I am extremely guilty of counting. Whether it’s counting calories, points, carbohydrates, grams of sugar, I feel like I’m always counting. And it’s exhausting!
I remember the first time I dieted. I was 17, and was at my boyfriend’s house when his mother mentioned that she was going on a diet to reduce her carbohydrates, and that I should join her because i could stand to lose a few pounds. At the time I was your typical self conscious teenager, but I didn’t have many hang-ups about food. I felt comfortable eating just about anything, and pretty much just ate when I was hungry. For the first time in my life, I thought I needed to lose weight. I had no idea what sort of long-term impact this would have on my life.
The first time I dieted on my own, it was the Atkins diet when I was 17. To say the least, it was horrible. The concept at the time was to remove carbohydrates from your diet, and step-up the animal protein. It could be anything (music to the bacon-lover’s ear). It left me feeling tired, sluggish, and I was always broke.
The next trick I tried was with my sister when I was 18. She and I started taking Hydroxicut pills, containing the potent hydroxin. I didn’t actually lose any weight, I just felt like I was having a heart attack all the time.

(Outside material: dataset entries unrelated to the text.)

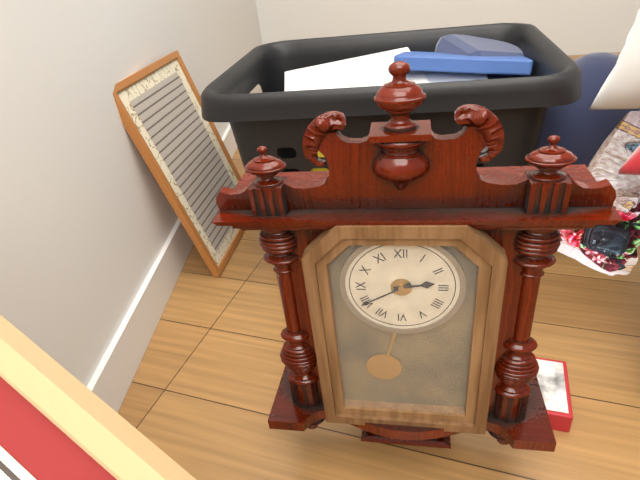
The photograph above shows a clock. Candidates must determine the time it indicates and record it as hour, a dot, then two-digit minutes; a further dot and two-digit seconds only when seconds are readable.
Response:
2.40
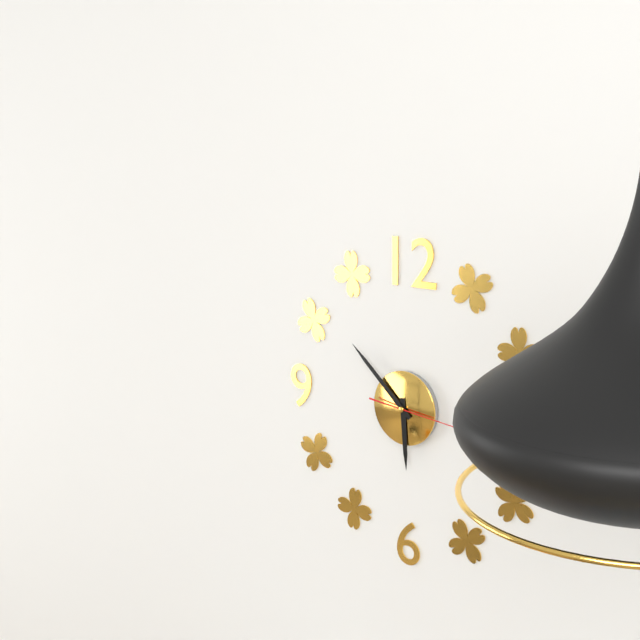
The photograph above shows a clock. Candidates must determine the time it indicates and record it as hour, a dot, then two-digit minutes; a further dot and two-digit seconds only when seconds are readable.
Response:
5.52.16
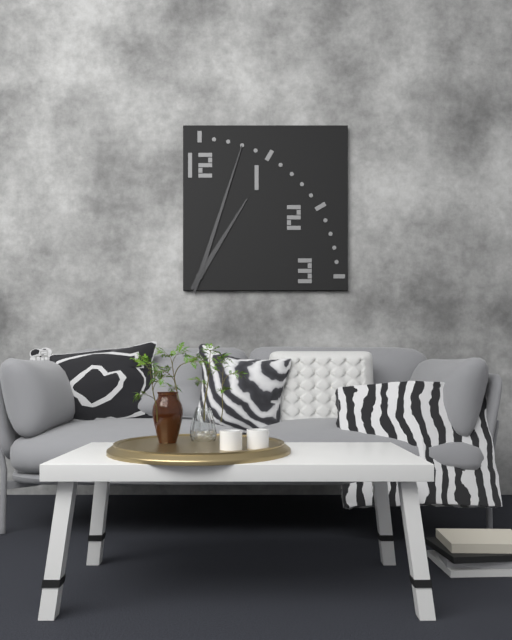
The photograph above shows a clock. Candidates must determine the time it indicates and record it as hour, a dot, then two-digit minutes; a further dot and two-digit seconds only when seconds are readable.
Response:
1.03
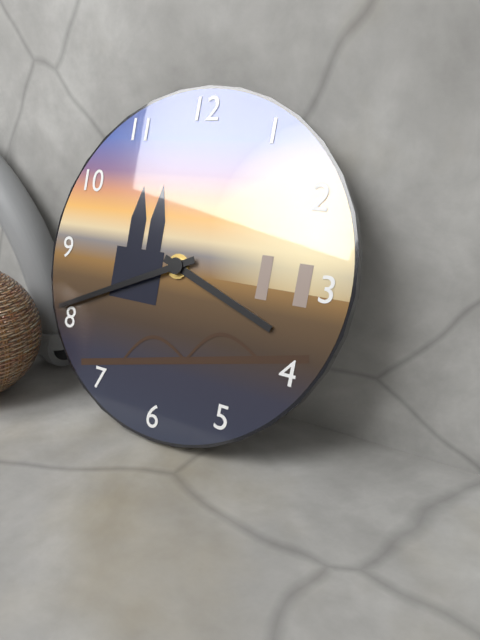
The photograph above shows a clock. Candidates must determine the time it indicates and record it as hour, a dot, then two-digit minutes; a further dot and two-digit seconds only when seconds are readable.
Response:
3.41
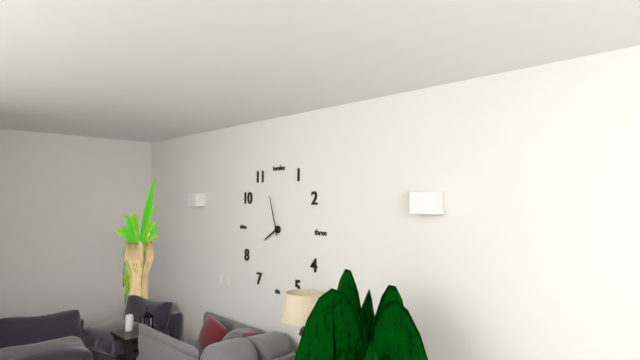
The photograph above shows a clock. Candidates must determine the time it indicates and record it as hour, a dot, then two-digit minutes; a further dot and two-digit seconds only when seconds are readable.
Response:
7.57
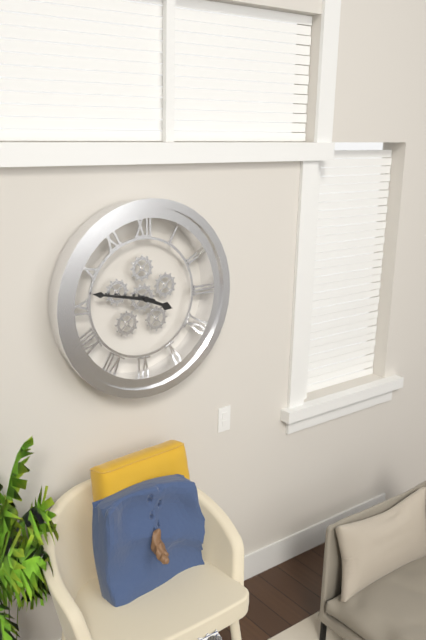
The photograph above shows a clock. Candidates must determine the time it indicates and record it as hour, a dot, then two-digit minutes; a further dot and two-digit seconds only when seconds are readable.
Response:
3.47
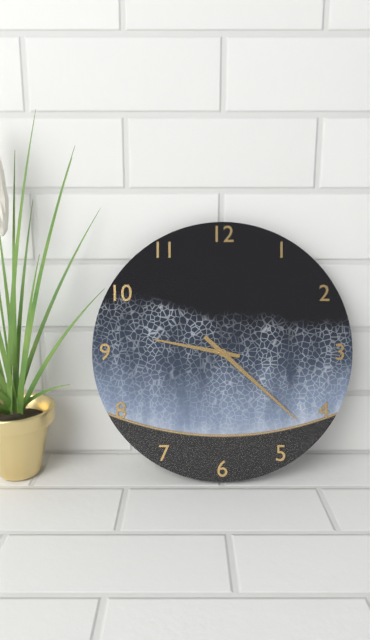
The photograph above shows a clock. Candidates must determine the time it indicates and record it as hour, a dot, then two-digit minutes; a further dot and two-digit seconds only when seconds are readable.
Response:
9.22
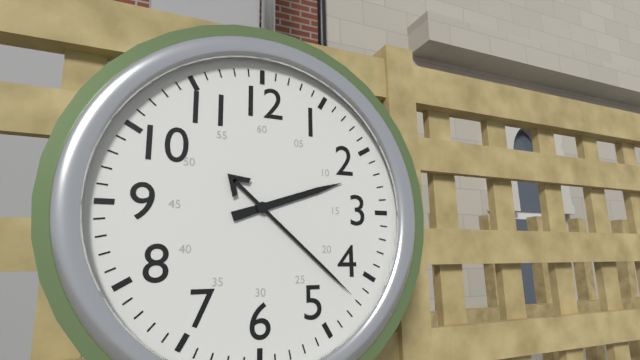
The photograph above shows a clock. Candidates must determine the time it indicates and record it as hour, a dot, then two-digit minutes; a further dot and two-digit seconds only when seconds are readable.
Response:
2.22
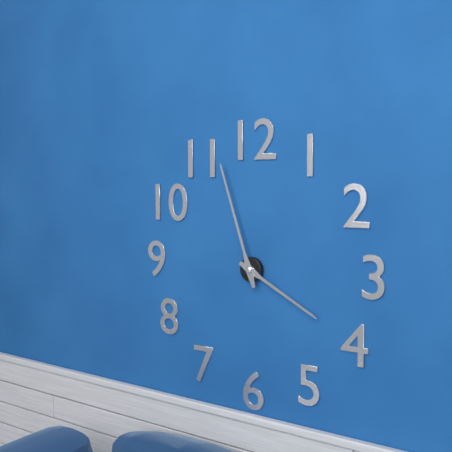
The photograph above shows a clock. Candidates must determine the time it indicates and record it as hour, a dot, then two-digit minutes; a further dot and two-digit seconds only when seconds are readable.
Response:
3.57
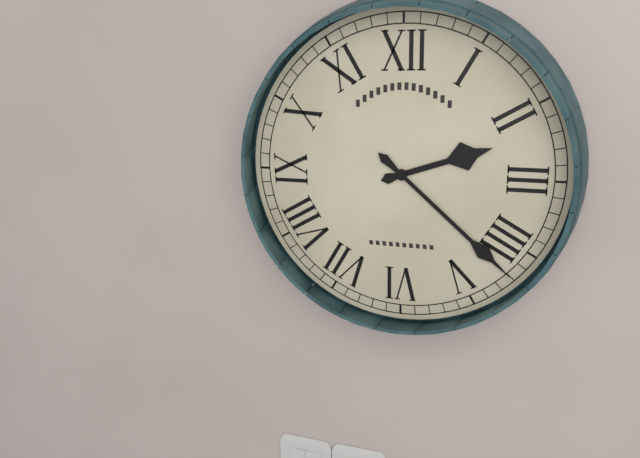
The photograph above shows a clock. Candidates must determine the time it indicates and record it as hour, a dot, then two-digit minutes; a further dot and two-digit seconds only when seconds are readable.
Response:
2.22
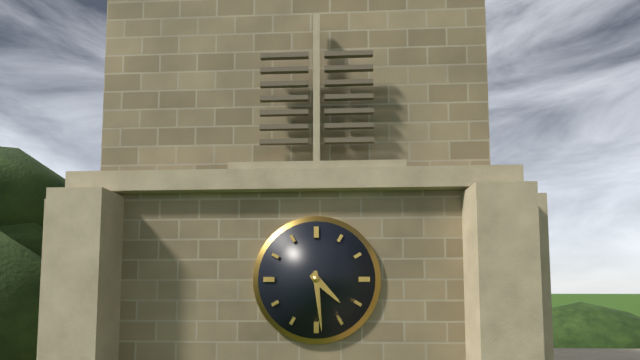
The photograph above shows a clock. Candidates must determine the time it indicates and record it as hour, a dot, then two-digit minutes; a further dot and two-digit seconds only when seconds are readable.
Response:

By the end of these first three diet attempts, I actually weighed more. I went from about 140 to 180 during that year and a half. I became obsessed with food, I struggled with cravings I had never had before, and am just now learning to understand.
At the age of 19, I was up to 210. I walked into a Jenny Craig convinced that i was severely obese, and that it was critical I lose weight immediately. This worked for about 3 weeks before I gave that up (along with my $350.00).
Since then I have spent my life either binge eating, or calorie counting to counter-act the binge eating. I have read countless books, watched countless documentaries, purchased countless pieces of exercise equipment, and countless exercise videos. I have driven those in a relationship with at the time absolutely mad at the amount of money and tears I would waste.
I’m tired. Actually, I’m exhausted. I came to this realization this morning when my wife was talking about the book she was reading about food. She expressed that she thought I would like it, and I sort of… snapped. Not at her, mind you. I just started to ramble on about how tired I was to be so wrapped up in food, and it’s meaning, and it’s control in my life.
I don’t want to count calories. I don’t want to eat 6 times a day (it doesn’t feel good to me). I don’t want to restrict myself, it only leads to me crashing and “giving in” to my craving.
I could think of a million other things I could be doing with my time. I could actually be preparing breakfast, being creative with the vegetables in my eggs, rather than spending that time counting how many calories those vegetables will be. I could be doing an extra set of dumb bells at the gym instead of counting the number of calories I would be burning doing that extra set.
Do you see the sheer insanity?
I forsake you, calorie counting. And dieting can go die in a fire.
So, what do I do? I count something else.